**Problem:** All entries need to be written out verbatim, with pictures omitted.

[Dataset entries]
::::
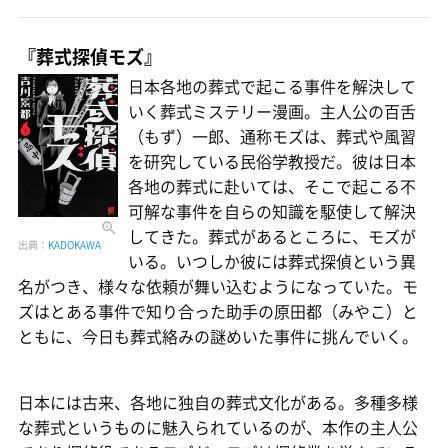
『葬式探偵モズ』
日本各地の葬式で起こる事件を解決して
いく葬式ミステリー漫画。主人公の百舌
（もず）一郎、通称モズは、葬式や風習
を研究している民俗学教授だ。彼は日本
各地の葬式に赴いては、そこで起こる不
可解な事件を自らの知識を駆使して解決
してきた。葬式があるところに、モズが
出典：
KADOKAWA
いる。いつしか彼には葬式探偵という異
名がつき、様々な依頼が舞い込むようになっていた。モ
ズはとある事件で知り合った助手の原田都（みやこ）と
ともに、今日も葬式絡みの謎めいた事件に挑んでいく。
日本には古来、各地に独自の葬式文化がある。多種多様
な葬式というものに魅入られているのが、本作の主人公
::::
**Answer space:**
『葬式探偵モズ』
日本各地の葬式で起こる事件を解決して
いく葬式ミステリー漫画。主人公の百舌
（もず）一郎、通称モズは、葬式や風習
を研究している民俗学教授だ。彼は日本
各地の葬式に赴いては、そこで起こる不
可解な事件を自らの知識を駆使して解決
してきた。葬式があるところに、モズが
出典：
KADOKAWA
いる。いつしか彼には葬式探偵という異
名がつき、様々な依頼が舞い込むようになっていた。モ
ズはとある事件で知り合った助手の原田都（みやこ）と
ともに、今日も葬式絡みの謎めいた事件に挑んでいく。
日本には古来、各地に独自の葬式文化がある。多種多様
な葬式というものに魅入られているのが、本作の主人公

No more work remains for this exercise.